_Your goal_
Examine the records and identify each line that includes the string "size". Copy those lines.

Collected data
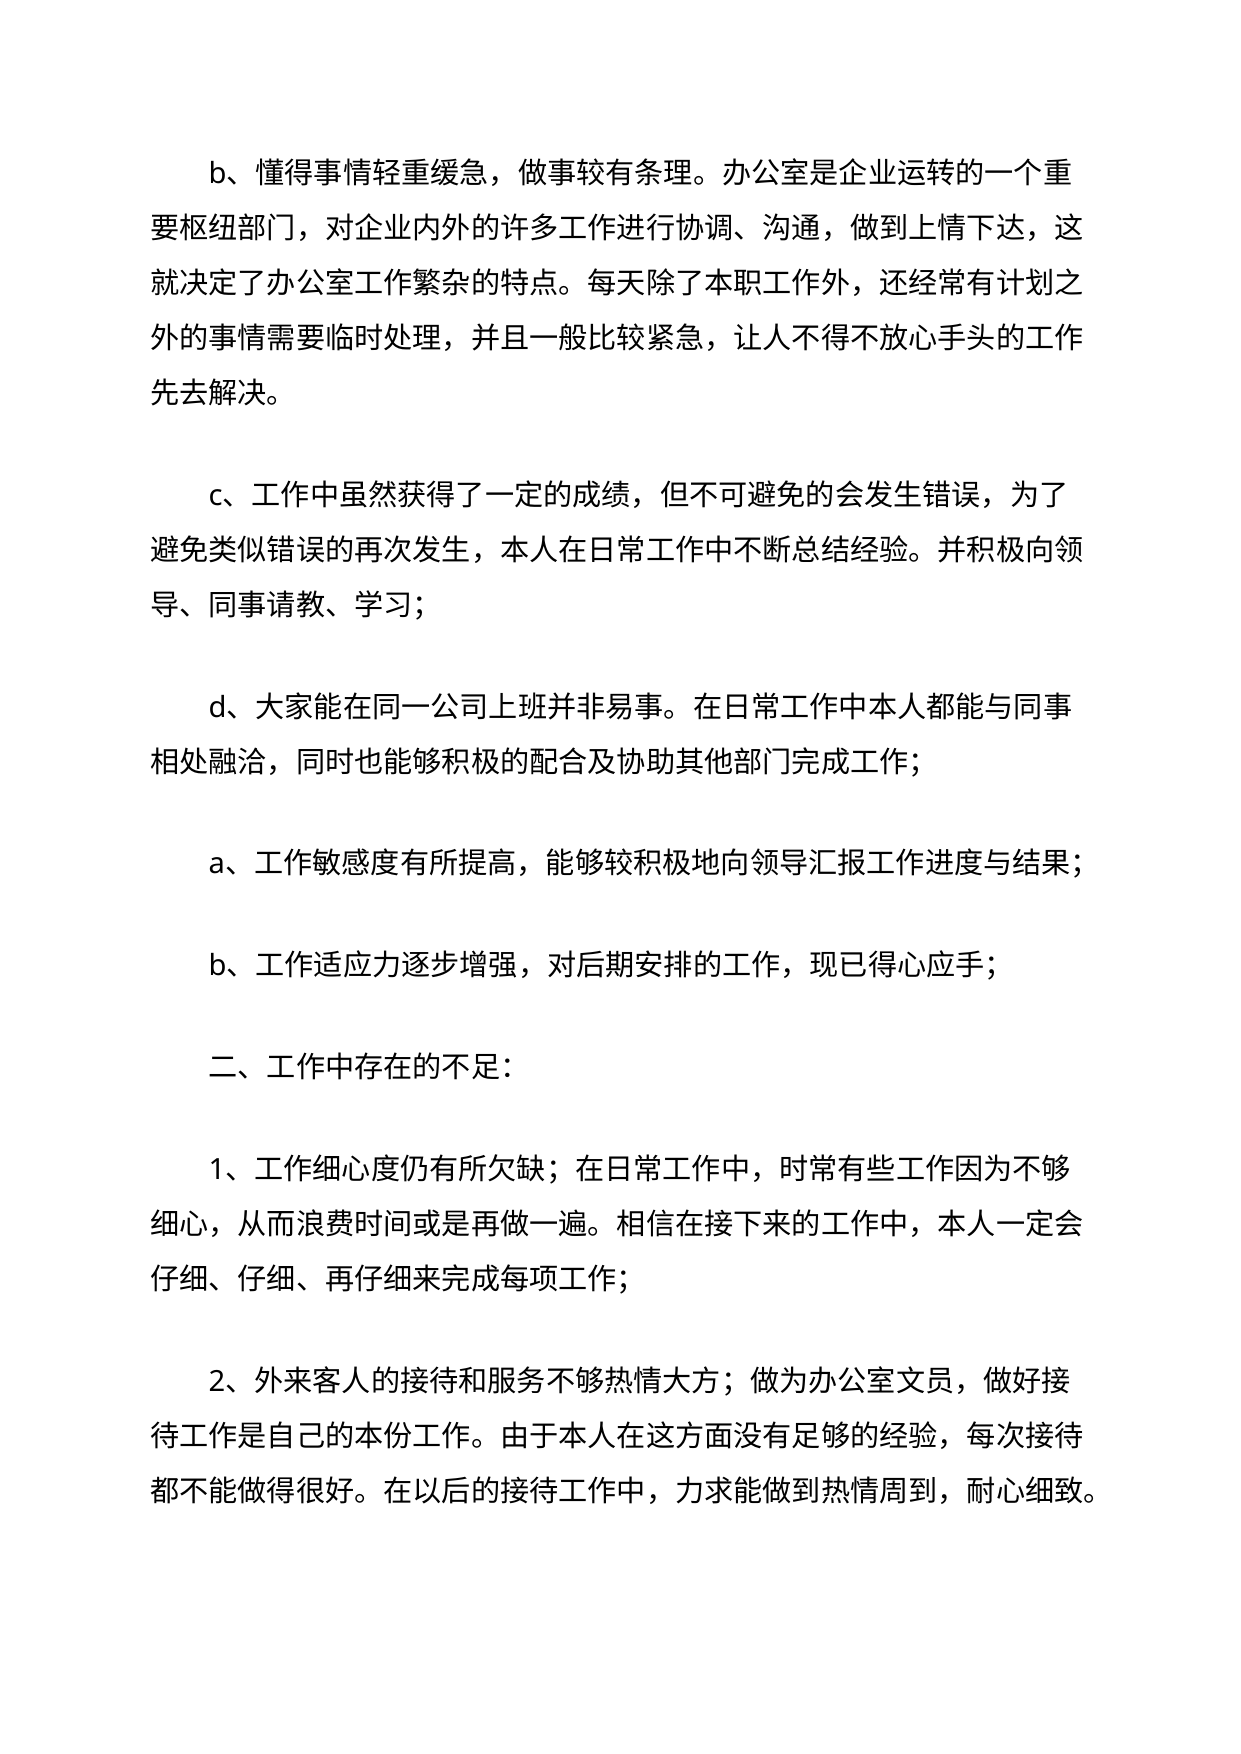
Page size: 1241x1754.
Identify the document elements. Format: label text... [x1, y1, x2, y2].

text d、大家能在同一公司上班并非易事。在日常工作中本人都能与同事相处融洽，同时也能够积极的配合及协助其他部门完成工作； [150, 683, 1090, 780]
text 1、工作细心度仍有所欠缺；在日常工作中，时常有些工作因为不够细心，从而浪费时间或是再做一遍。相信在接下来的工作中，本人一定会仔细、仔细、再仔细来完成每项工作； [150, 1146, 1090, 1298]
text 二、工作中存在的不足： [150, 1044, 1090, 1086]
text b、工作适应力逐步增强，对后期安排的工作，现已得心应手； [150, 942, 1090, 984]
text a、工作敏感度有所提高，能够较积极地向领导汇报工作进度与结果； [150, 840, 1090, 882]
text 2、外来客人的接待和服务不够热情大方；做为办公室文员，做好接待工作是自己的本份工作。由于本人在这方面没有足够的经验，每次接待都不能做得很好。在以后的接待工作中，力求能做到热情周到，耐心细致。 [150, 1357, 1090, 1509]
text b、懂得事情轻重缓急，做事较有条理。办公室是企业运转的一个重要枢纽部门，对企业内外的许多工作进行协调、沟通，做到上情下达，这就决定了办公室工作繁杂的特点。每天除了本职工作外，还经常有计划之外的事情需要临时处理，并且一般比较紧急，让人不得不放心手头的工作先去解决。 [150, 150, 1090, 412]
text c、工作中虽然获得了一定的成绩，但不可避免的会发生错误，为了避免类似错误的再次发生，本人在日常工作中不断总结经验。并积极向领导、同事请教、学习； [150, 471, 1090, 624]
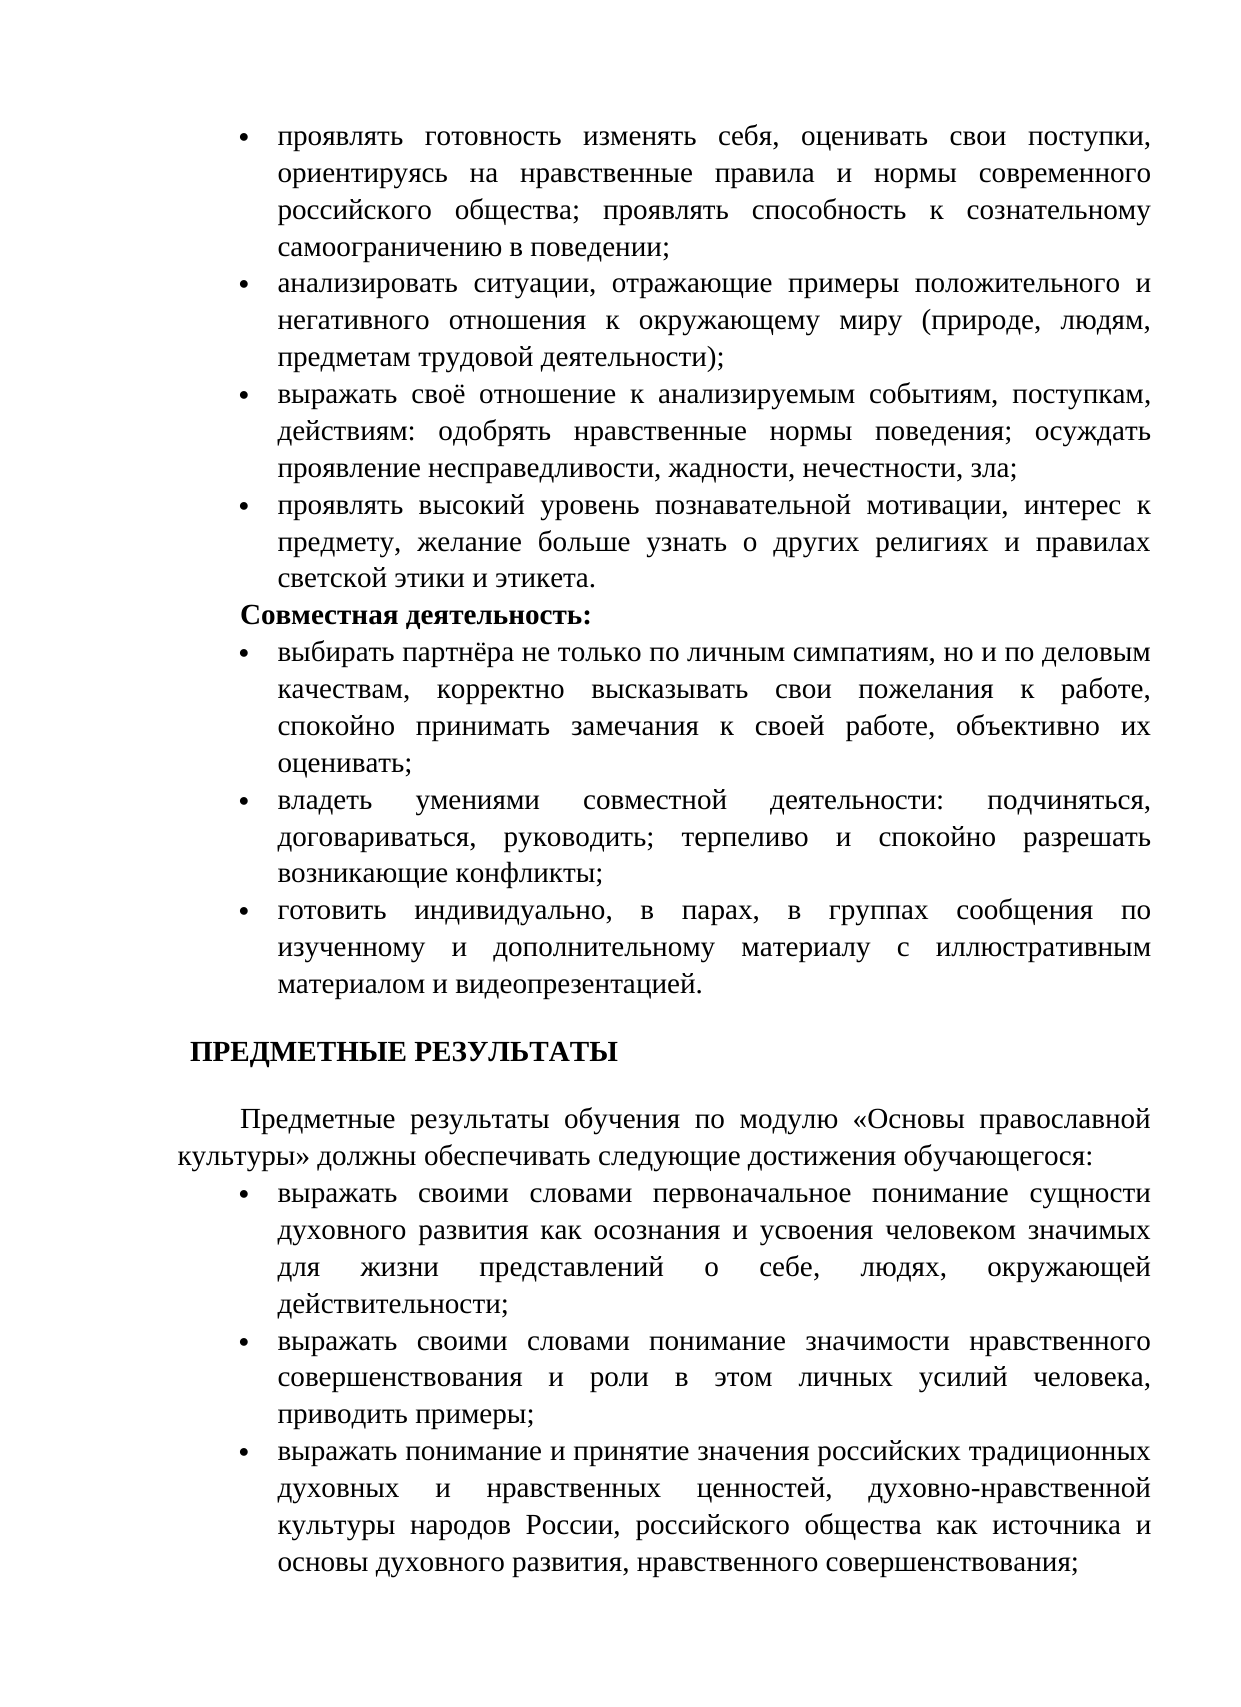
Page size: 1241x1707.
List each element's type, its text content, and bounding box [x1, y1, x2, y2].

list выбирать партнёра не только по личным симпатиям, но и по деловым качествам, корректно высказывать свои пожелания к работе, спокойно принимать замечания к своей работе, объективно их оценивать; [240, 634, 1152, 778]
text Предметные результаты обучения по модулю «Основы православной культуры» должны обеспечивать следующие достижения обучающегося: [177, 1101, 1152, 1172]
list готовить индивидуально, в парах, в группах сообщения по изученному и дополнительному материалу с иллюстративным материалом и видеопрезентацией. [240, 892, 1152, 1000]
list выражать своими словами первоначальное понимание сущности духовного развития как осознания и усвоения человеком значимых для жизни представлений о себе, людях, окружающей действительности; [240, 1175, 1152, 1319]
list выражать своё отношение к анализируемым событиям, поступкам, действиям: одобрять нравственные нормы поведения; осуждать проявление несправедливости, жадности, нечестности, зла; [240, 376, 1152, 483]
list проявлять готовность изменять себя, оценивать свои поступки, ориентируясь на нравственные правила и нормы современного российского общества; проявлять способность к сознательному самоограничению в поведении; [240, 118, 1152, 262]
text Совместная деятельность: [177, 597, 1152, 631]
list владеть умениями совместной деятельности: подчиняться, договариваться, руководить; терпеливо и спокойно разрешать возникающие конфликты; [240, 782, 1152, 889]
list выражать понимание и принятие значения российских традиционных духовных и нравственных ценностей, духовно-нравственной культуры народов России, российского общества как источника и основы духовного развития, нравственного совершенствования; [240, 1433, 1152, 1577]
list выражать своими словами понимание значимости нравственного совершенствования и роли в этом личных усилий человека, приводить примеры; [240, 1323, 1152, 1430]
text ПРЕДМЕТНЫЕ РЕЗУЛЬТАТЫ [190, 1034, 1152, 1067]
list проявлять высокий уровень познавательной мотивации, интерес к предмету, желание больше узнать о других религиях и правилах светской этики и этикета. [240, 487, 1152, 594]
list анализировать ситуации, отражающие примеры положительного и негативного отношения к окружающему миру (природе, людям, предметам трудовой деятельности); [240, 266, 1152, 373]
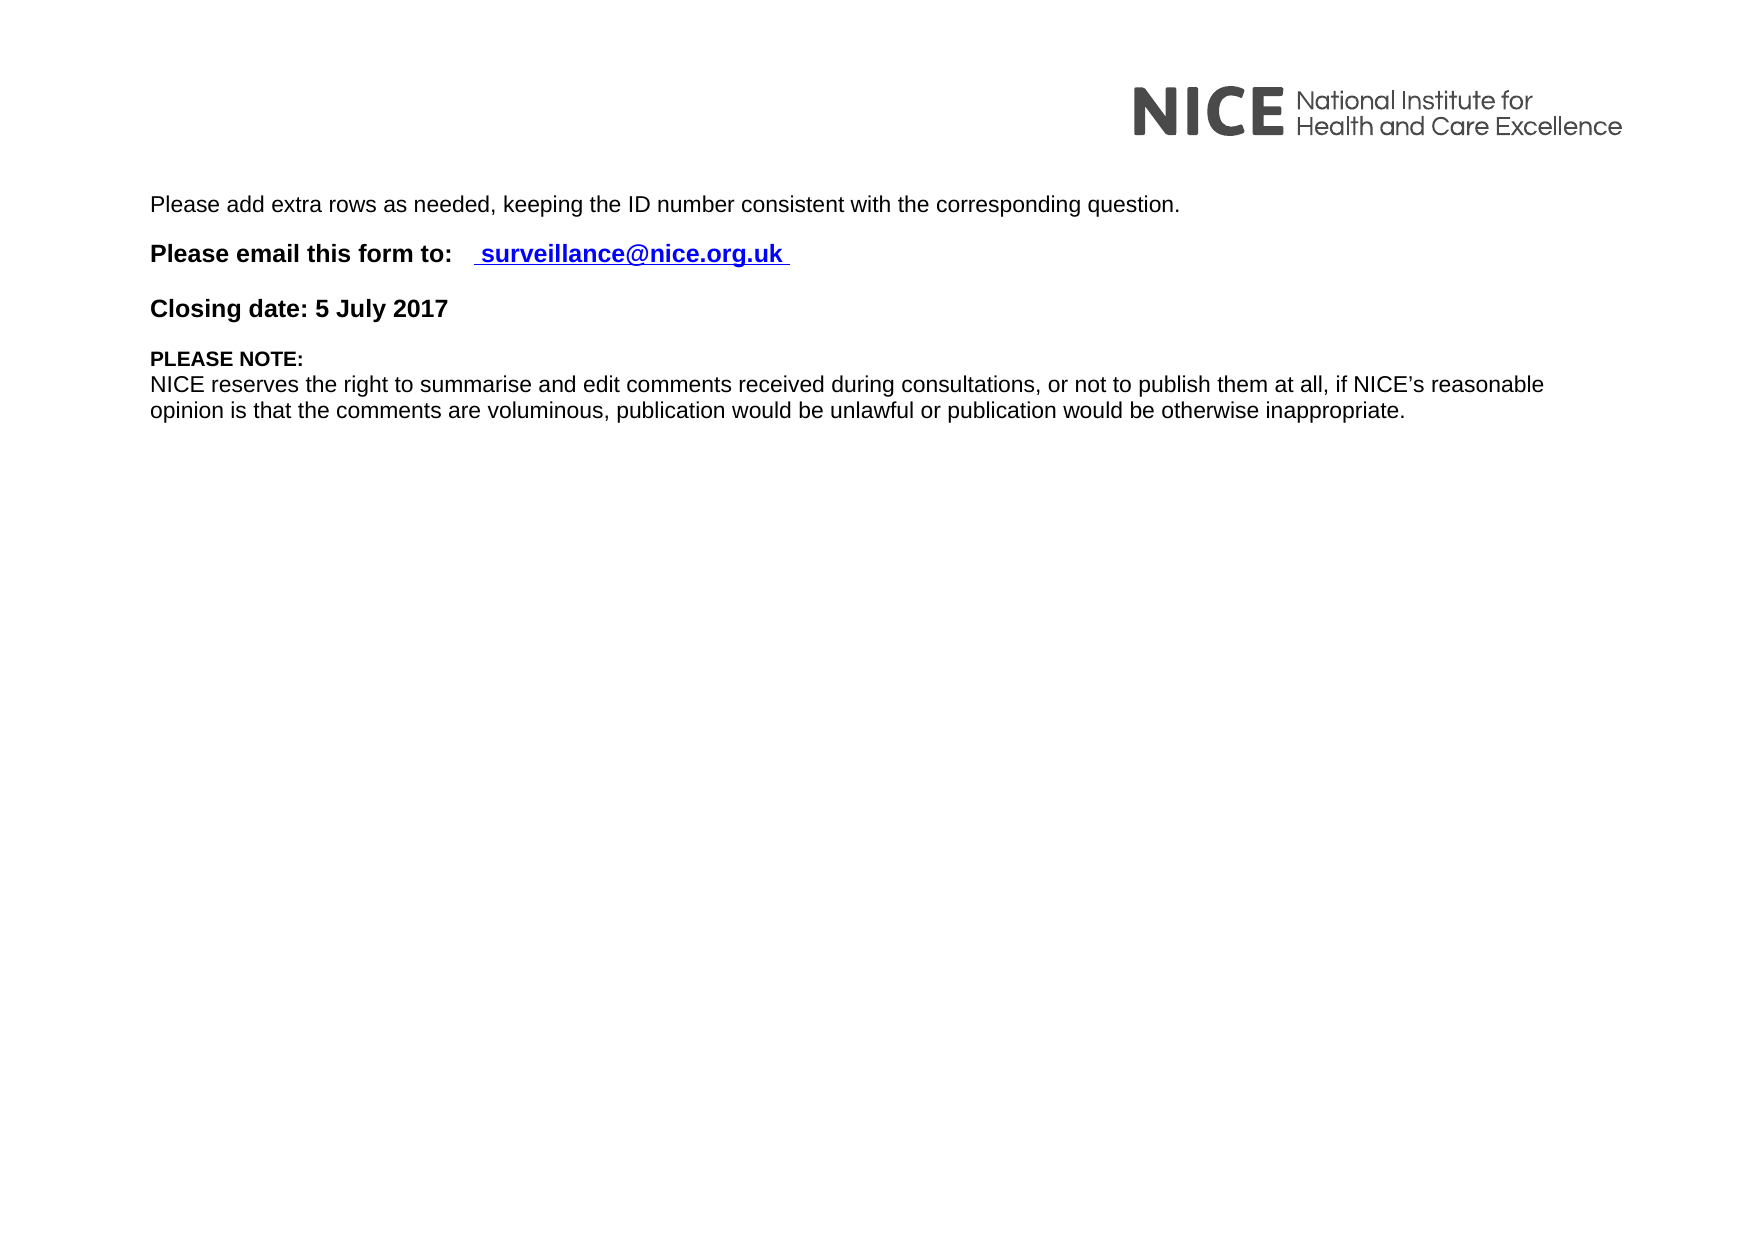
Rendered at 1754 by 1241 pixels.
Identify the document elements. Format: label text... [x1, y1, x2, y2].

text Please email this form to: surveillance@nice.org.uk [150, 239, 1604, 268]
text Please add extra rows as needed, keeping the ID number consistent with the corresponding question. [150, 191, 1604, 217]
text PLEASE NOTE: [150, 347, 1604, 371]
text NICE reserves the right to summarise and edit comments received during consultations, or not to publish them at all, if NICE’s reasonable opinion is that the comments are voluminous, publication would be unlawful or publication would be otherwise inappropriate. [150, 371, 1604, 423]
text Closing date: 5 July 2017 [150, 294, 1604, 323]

_Answer section_
Page size: 1241x1754.
Page size: 1241x1707.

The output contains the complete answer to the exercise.